*What the task asks*:
According to the legal excerpt below, into which two businesses did Boguslaw Omielan divide Jerry Ryce Company, Inc.?

*Document extract*:
══════════════════════════════
Defendant Boguslaw Omielan purchased Jerry Ryce Company, Inc., a construction company, in 2002. (Defs.' Reply ¶ 21.) Boguslaw divided the company into two businesses: Jerry Ryce Masonry, Inc. and Jerry Ryce Builders, Inc.*fn1 (Id.) Boguslaw runs both companies with his daughter, Defendant Izabela Omielan, and Barbara Kasper. (Pl.'s 56.1 ¶¶ 24, 26.) Prior to the filing of this lawsuit, Jerry Ryce Masonry generally designated its workers as "employees" and Jerry Ryce Builders classified its workers as "subcontractors." (Id. ¶ 23.) Plaintiff alleges in its complaint that there was no practical distinction between the two categories and the classification was merely an attempt to get around the immigration laws, as Jerry Ryce hired a number of unauthorized Polish immigrants to act as "independent contractors." (Compl. ¶ 17.) Specifically, Plaintiff points out that Jerry Ryce did not require any of its workers to fill out an Employment Eligibility Verification, or "I-9," form prior to the time this lawsuit was filed. (Pl.'s 56.1 ¶ 42.) Employers are required by law to have employees, but generally not independent contractors, complete an I-9 form to demonstrate that the employees are authorized to work in the United States. 8 U.S.C. § 1324a(b). Furthermore, Plaintiff argues that Defendants knew that their employees and "independent contractors" were likely to be unauthorized immigrants, because Jerry Ryce targeted the immigrant community, running advertisements for workers exclusively in Polish-language newspapers. (Pl.'s 56.1 ¶ 25.) Boguslaw also admitted that he sometimes hired workers at the gas station "where they wait," another common method for finding unauthorized workers. (Id.)
══════════════════════════════
*Data shown*:
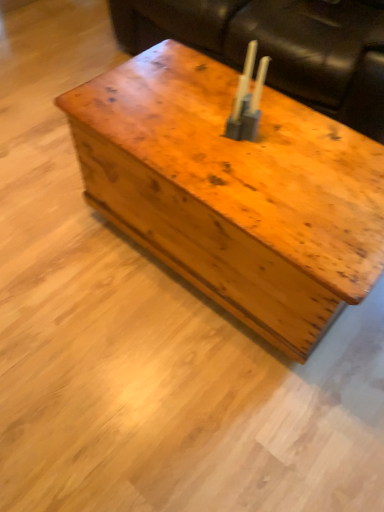
This screenshot has height=512, width=384. I want to click on vacant area to the left of wooden trunk at center, so click(x=61, y=244).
══════════════════════════════
*Output below*:
Jerry Ryce Masonry, Inc. and Jerry Ryce Builders, Inc.